Explanation of Responses:

* If the form is filed by more than one reporting person, see Instruction 5(b)(v).
** Intentional misstatements or omissions of facts constitute Federal Criminal Violations. See 18 U.S.C. 1001 and 15 U.S.C. 78ff(a).
(1) Represents the Issuer's Sub-share Certificates of Proprietary Interest, par value $.03-1/3 (the "Shares") held by SoftVest, L.P., a Delaware limited partnership ("SoftVest LP"). The general partner of SoftVest LP is SoftVest GP I, LLC, a Delaware limited liability company ("SV GP"). SoftVest Advisors, LLC, a Delaware limited liability company ("SoftVest Advisors") is investment manager of SoftVest LP. Eric L. Oliver ("Mr. Oliver" and together with SoftVest LP and SoftVest Advisors, the "SoftVest Persons") is the managing member of SV GP. SoftVest LP, SoftVest Advisors and Mr. Oliver may be deemed to share voting and dispositive power with respect to such Shares. The SoftVest Persons disclaim beneficial ownership of the 130,500 Shares held by SoftVest LP for purposes of Section 16 of the Securities Exchange Act of 1934, except for their pecuniary interest therein.
(2) SoftVest Advisors, Horizon Kinetics LLC, a Delaware limited liability company ("Horizon"), ART-FGT Family Partners Limited, a Wyoming limited partnership ("ART-FGT LP") and Tessler Family Limited Partnership, a Wyoming limited partnership ("Tessler Family LP") have entered into a Cooperation Agreement, dated May 15, 2019 (the "Cooperation Agreement"). As a result of the Cooperation Agreement, the SoftVest Persons, ART-FGT LP, Tessler Family LP, Allan R. Tessler ("Mr. Tessler" and, together with ART-FGT LP and Tessler Family LP, the "Tessler Persons") and Horizon may be deemed to have formed a "group" pursuant to Rule 13d-5(b)(1) promulgated under the Act.
(3) Each of the SoftVest Persons, the Tessler Persons and Horizon may also be deemed to share voting power and dispositive power with respect to each other party's Shares as a result of the covenants and restrictions set forth in the Cooperation Agreement. Therefore, each of the parties to the Cooperation Agreement may be deemed to beneficially own all Shares beneficially owned by the other parties to the Cooperation Agreement, but each party to the Cooperation Agreement disclaims any beneficial ownership or pecuniary interest with respect to the Shares held by the other parties. The Shares in this Form 3 do not include the Shares owned by the Tessler Persons and Horizon.
(4) Represents Shares held by Mr. Oliver. The other SoftVest Persons disclaim beneficial ownership of such 100 Shares for purposes of Section 16 of the Exchange Act.
(5) Represents Shares held by trusts administered for the benefit of Mr. Oliver's grandchildren. Mr. Oliver has sole voting and dispositive power with respect to such Shares. The SoftVest Persons disclaims any pecuniary interest in such Shares.
(6) Represents Shares owned by Debeck LLC and Debeck Properties LP, which Mr. Oliver controls. Mr. Oliver has sole voting and dispositive power with respect to such Shares, but the SoftVest Persons disclaim any pecuniary interest therein.

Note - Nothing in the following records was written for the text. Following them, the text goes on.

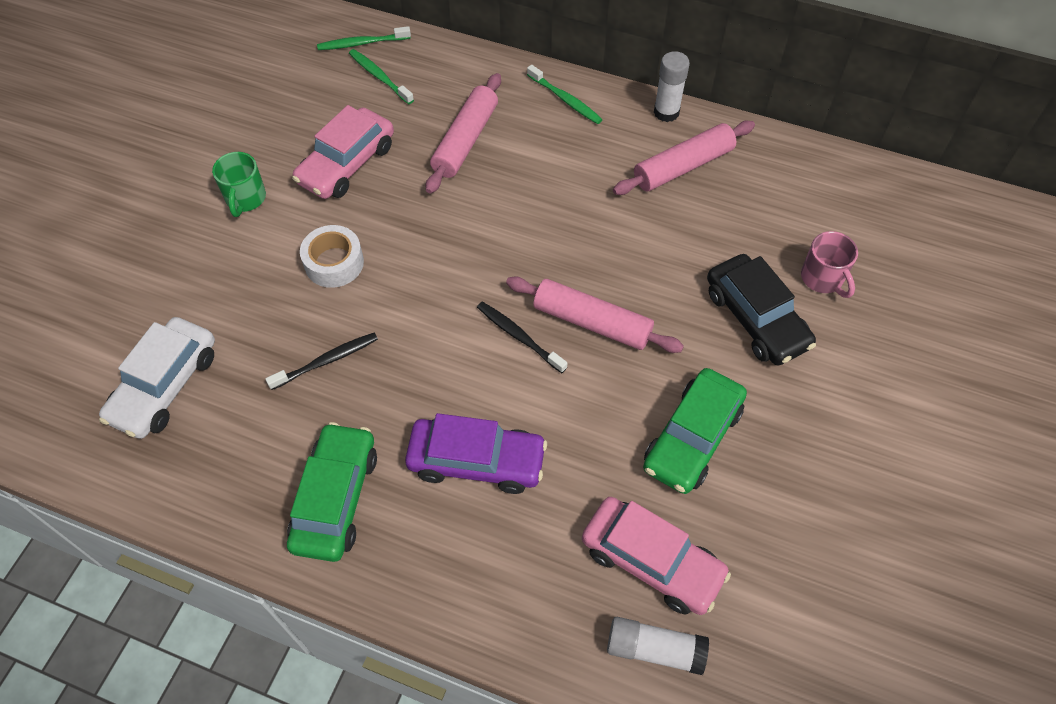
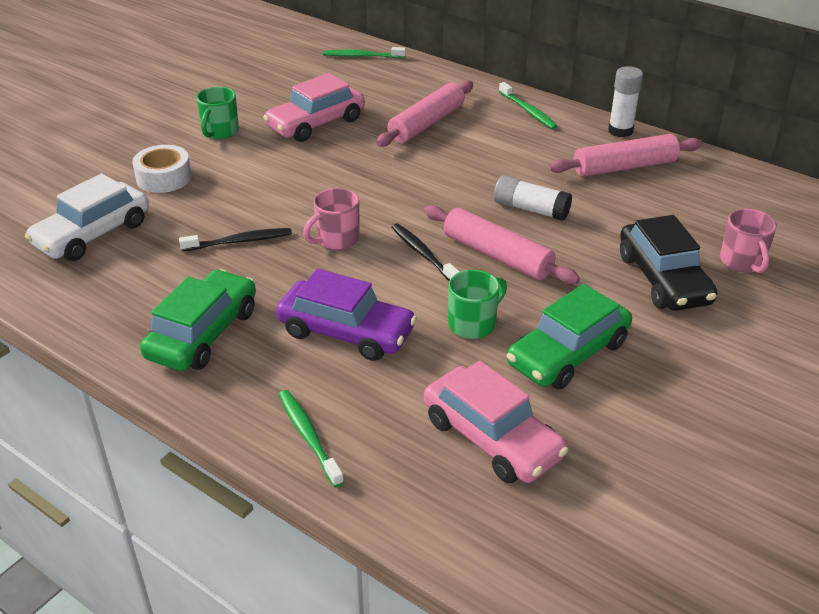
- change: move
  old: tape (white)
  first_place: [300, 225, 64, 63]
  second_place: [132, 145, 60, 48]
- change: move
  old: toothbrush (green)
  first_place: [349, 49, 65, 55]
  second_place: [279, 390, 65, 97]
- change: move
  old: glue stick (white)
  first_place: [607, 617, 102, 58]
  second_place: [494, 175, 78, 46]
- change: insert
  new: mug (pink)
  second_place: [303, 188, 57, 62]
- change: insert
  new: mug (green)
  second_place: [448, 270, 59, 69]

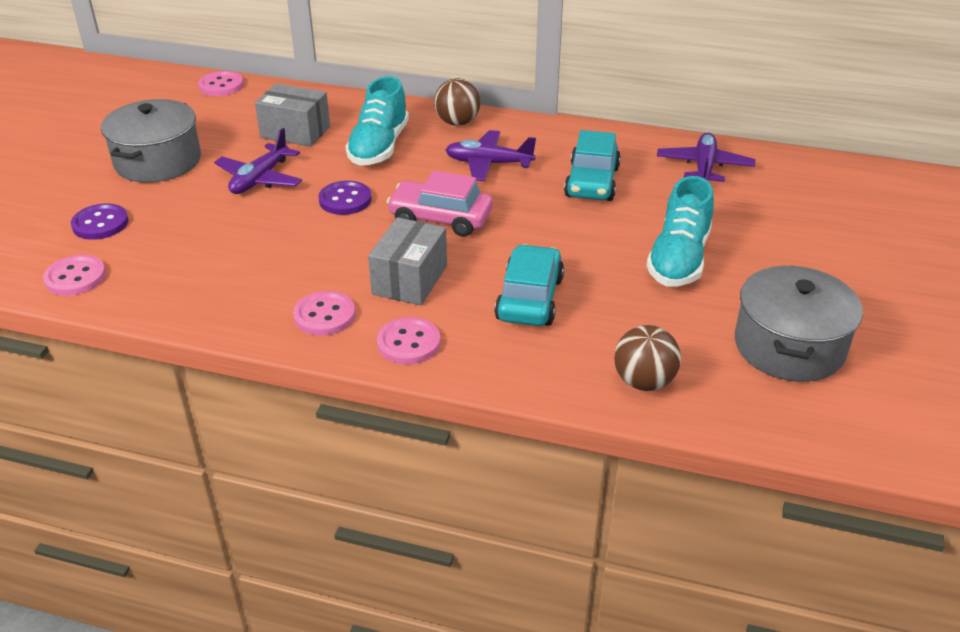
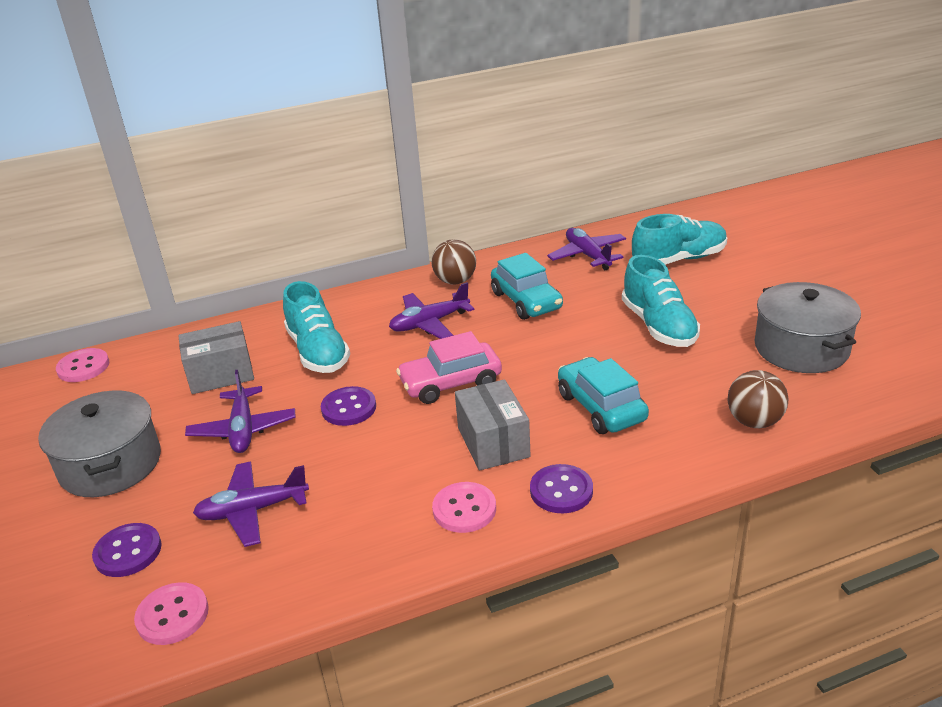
- change: recolor
  old: button (pink)
  new: button (purple)
  first_place: [377, 317, 63, 48]
  second_place: [530, 464, 63, 49]
- change: move
  old: ball (brown)
  first_place: [434, 78, 46, 48]
  second_place: [432, 239, 44, 46]
- change: insert
  new: plane (purple)
  second_place: [193, 461, 116, 86]
- change: insert
  new: shoe (turquoise)
  second_place: [632, 214, 95, 51]

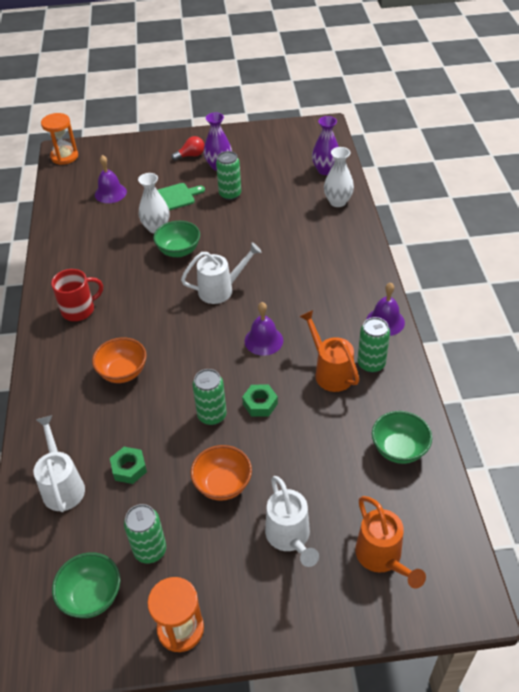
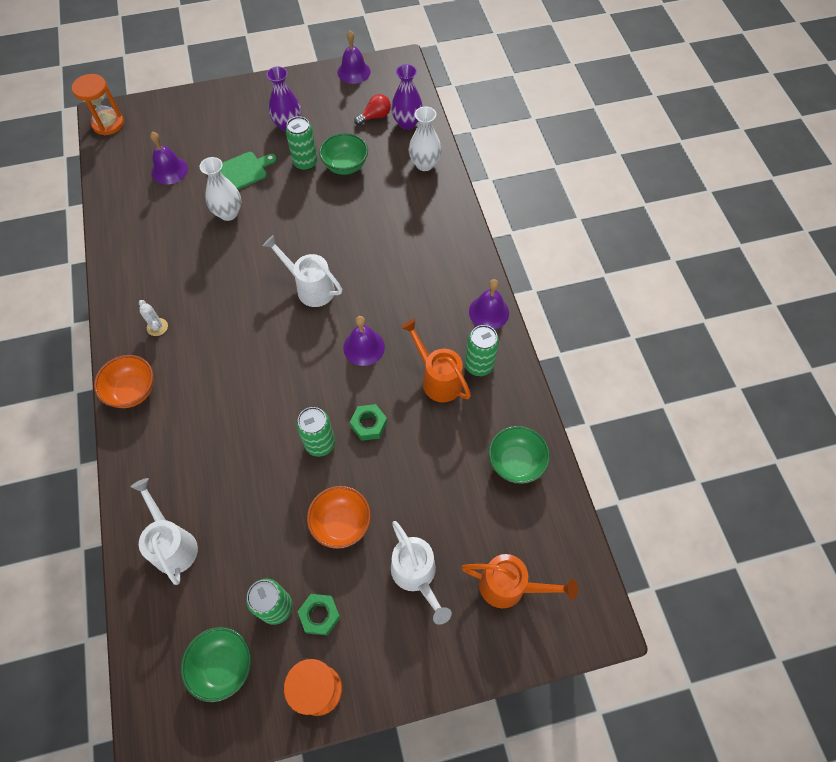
- change: replace
  old: mug (red)
  new: cactus (white)
  first_place: [51, 269, 52, 52]
  second_place: [139, 300, 29, 36]
- change: move
  old: bowl (orange)
  first_place: [92, 337, 55, 46]
  second_place: [94, 355, 60, 53]
- change: move
  old: nut (green)
  first_place: [110, 447, 37, 37]
  second_place: [297, 594, 44, 42]
- change: move
  old: bowl (green)
  first_place: [153, 221, 47, 36]
  second_place: [319, 133, 49, 42]
- change: move
  old: light bulb (red)
  first_place: [171, 136, 34, 25]
  second_place: [354, 94, 37, 31]
- change: rotate
  old: watering can (white)
  first_place: [181, 242, 81, 62]
  second_place: [263, 235, 79, 72]
  degrees: -120
- change: rotate
  old: watering can (orange)
  first_place: [355, 496, 71, 92]
  second_place: [462, 554, 116, 54]
  degrees: -45
- change: insert
  new: bell (purple)
  second_place: [337, 30, 34, 54]

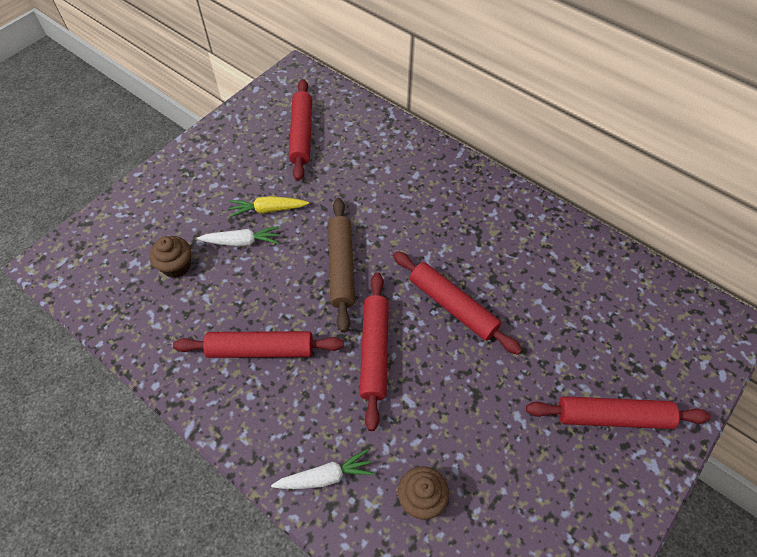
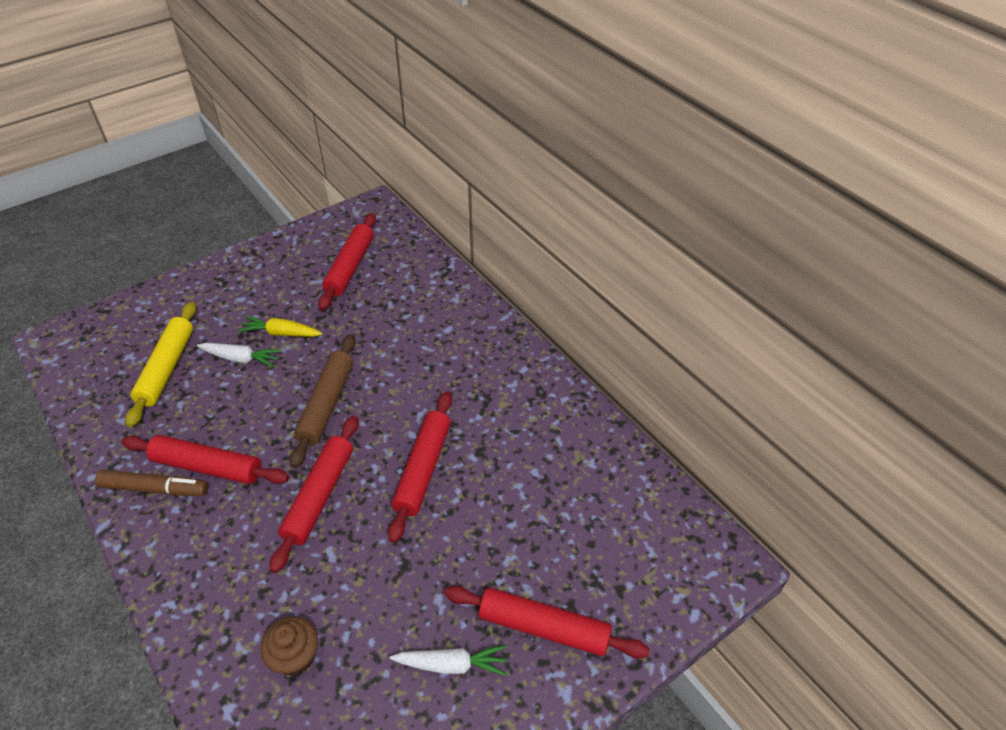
- change: replace
  old: cupcake (brown)
  new: rolling pin (yellow)
  first_place: [149, 236, 42, 42]
  second_place: [125, 302, 72, 125]
- change: move
  old: carrot (white)
  first_place: [271, 449, 104, 40]
  second_place: [390, 645, 116, 31]
- change: rotate
  old: rolling pin (red)
  first_place: [393, 251, 129, 104]
  second_place: [388, 391, 64, 152]
  degrees: 45
- change: insert
  new: marker (brown)
  second_place: [95, 470, 113, 26]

Note: File three copies of this Form, one of which must be manually signed. If space is insufficient, See Instruction 6 for procedure.

Potential persons who are to respond to the collection of information contained in this form are not required to respond unless the form displays a currently valid OMB number.